Local man James Heavey lost his sight completely in 2008. His wife Teresa became his carer and because of the latest cuts to the blind person's benefit and the carer's allowance, James and Teresa have lost approximately €20 each per week in their welfare payments.
"They should rename Dil Eireann Jurassic Park because there are only a bunch of dinosaurs there," said James who added that members of Dil Eireann were "completely out of touch with reality".
"Me and Teresa have lost at least €20 each per week in our welfare payments. We are losing about €160 per month or around €2,000 per year and that is fairly substantial.

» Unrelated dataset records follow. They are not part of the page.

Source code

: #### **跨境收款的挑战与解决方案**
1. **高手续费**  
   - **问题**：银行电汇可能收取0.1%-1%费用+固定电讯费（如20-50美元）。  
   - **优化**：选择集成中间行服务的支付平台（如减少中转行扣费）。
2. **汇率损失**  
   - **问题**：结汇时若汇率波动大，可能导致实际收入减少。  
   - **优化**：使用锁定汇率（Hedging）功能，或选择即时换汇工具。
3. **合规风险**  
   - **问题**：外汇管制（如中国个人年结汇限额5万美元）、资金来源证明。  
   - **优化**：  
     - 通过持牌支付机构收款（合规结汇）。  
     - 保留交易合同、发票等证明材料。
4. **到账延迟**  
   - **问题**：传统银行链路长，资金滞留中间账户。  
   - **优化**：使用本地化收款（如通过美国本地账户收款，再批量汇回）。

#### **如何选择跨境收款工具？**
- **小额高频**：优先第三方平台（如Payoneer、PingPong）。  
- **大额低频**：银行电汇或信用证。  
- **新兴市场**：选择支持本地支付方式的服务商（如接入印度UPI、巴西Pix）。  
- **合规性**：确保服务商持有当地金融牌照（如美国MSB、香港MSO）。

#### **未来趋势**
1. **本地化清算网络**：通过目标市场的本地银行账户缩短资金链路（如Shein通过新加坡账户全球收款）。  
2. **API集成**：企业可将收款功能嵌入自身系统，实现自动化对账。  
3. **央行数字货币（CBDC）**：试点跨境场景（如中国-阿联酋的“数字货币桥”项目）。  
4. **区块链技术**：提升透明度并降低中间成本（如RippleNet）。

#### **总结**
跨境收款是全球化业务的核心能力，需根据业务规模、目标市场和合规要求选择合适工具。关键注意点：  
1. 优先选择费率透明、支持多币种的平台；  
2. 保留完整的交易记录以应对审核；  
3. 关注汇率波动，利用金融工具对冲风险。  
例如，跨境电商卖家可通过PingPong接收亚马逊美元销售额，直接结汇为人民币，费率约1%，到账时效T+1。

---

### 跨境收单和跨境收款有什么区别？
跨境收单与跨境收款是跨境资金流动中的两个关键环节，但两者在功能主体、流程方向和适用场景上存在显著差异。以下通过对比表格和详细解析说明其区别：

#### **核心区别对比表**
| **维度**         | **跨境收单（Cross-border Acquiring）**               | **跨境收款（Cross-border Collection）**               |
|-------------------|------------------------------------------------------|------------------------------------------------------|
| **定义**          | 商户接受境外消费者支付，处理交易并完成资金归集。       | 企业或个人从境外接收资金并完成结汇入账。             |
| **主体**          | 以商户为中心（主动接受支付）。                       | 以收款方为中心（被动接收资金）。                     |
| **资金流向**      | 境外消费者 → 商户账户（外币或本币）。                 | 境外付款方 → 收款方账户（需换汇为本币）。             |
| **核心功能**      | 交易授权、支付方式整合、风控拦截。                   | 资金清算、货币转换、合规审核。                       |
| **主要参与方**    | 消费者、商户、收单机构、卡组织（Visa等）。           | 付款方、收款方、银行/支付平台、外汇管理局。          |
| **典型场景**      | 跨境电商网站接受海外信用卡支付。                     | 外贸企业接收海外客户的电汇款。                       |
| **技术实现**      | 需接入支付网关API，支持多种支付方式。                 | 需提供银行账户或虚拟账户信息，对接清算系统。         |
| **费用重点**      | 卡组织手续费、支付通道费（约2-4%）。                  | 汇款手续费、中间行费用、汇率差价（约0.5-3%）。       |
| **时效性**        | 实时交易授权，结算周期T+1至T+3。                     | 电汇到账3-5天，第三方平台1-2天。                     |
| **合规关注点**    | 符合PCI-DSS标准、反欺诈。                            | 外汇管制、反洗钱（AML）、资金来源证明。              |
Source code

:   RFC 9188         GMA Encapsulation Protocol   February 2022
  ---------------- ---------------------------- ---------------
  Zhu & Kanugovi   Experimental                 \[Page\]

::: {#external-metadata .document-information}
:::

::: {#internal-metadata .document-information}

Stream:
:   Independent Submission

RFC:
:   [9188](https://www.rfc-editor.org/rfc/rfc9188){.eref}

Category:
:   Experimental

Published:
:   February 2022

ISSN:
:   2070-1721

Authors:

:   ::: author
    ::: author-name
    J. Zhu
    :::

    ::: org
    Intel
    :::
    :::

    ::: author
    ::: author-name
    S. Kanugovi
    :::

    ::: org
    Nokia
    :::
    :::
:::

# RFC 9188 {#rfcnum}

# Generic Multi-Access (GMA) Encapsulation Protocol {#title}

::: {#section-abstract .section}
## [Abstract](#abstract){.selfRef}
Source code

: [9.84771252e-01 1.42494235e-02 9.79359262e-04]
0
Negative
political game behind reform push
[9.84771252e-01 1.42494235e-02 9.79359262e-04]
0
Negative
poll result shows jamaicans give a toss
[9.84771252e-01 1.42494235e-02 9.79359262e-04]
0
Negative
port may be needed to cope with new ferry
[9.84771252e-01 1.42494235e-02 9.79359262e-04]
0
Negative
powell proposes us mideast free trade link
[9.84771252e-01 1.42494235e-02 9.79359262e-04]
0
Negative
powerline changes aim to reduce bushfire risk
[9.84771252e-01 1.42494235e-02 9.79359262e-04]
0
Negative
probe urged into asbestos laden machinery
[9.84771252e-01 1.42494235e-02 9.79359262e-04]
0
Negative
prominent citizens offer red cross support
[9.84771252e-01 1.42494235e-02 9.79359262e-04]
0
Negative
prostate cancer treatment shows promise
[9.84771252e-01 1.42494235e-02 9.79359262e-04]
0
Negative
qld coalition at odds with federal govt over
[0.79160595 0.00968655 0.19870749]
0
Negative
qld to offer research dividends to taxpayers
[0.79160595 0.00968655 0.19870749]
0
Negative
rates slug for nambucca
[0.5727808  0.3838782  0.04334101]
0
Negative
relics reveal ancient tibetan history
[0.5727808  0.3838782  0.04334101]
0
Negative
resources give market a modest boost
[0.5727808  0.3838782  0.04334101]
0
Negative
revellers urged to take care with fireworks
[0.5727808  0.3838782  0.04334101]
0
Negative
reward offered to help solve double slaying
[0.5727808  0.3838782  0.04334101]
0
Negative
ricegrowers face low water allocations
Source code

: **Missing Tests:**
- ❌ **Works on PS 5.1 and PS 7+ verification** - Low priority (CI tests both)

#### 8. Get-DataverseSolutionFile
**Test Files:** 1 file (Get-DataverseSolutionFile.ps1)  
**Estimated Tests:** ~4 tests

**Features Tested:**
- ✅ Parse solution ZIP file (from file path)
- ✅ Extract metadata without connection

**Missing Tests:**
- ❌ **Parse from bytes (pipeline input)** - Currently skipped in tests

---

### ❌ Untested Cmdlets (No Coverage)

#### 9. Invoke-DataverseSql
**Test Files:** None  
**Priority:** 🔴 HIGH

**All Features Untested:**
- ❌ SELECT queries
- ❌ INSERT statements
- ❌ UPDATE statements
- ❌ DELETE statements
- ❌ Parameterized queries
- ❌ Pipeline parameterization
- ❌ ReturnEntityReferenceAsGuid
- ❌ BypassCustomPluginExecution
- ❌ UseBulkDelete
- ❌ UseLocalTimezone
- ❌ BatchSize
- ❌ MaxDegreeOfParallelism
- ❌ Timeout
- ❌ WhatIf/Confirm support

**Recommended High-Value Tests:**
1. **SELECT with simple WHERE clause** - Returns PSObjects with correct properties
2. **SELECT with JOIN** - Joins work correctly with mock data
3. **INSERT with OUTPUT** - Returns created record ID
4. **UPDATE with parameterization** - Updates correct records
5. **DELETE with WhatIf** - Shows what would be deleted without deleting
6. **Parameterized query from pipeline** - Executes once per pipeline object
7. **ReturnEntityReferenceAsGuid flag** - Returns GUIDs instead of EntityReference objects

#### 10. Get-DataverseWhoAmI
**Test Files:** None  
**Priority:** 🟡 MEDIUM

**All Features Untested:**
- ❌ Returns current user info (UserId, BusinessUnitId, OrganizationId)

I have a medical card but I still have to pay 50c for each prescription and while it doesn't seem that much, it all adds up. My guide dog Zonta is on a special diet and her food is very expensive. A big bag of nuts for Zonta costs €67 per month and then there is the vets bills as well and the usual bills have to be paid, so these cuts are going to have an impact on my life and on Teresa's life."
James was born with cataract and was partially blind until 2008 when his sight left him altogether.
"Losing the sight altogether happened very suddenly in the end. I was playing with the grandkids one day and the next thing was everything started to disappear," explained James, who added that when he was medically examined the next morning he was told that the retina had detached from his eye and that his eyesight was gone completely.
"It completely changed my life," he said. "I couldn't feed myself because I had to learn to use a knife and fork again.
"You also lose your privacy when you become blind and you do lose a lot of independence at the start, but thank God through learning new skills and natural instinct I have regained a lot of my independence.
"I was taught to feel the ground underneath me and my hearing became more acute and then, of course I got Zonta, my guide dog. I would be lost without her. Me and Zonta go down the town. We go to the bank, to Stenson's and to the shopping centre and Zonta has her special drinking bowl in Tesco. In fact I tell her where to go and she just takes me there, she is incredible."
James also uses a cane and with the help that he receives from his family, as well as from Zonta, he feels that he is coping well with his disability.
"People assume that when you lose your sight, you lose your sense of humour but that is not the case with me," he said. "I am starting now to get my life back on track and to be honest with you these budget cuts have caused me unnecessary worry.
"However, I have a great family and the grandchildren are always around me and I love that. But to lose your sight is a very traumatic thing to happen and I have two little grandchildren whom I will never see and that's hard. My son's wedding is coming up soon and that will be a hard day because I won't be able to see him and his new wife."
James says his wife and carer Teresa, had been a rock of strength to him over the years and he said that it was she who was his inspiration through the tough times.
"Me and Teresa know each other for 40 years," he said. "This is hard on her too because she sees me struggling sometimes. When I'm up and moving around I can't think ahead; I have to stay in the moment because if I do think ahead I could fall. Only last week I fell down the stairs and I got an awful fright and so did Teresa."
James also took the opportunity to thank all those who have helped and supported him and Teresa and their children James, Teresa, Aine, Deirdre, Paula and Owen; their sons in law and daughter in law to be Esther and six grandchildren Tiernan, Eirn, Ciara, Caolan, Clara and Aoife.
"The little grandchildren are so good to me, " said James. "Funnily enough when I switch out the lights at night I'm not actually in the dark because I can see a very faint blue light.
"This is a medical condition called Charles Bonnett and is something that effects blind people. Some people see faces and what happens is when you lose your sight, your mind tries to compensate for that and it makes up its own images to compensate for the loss of sight."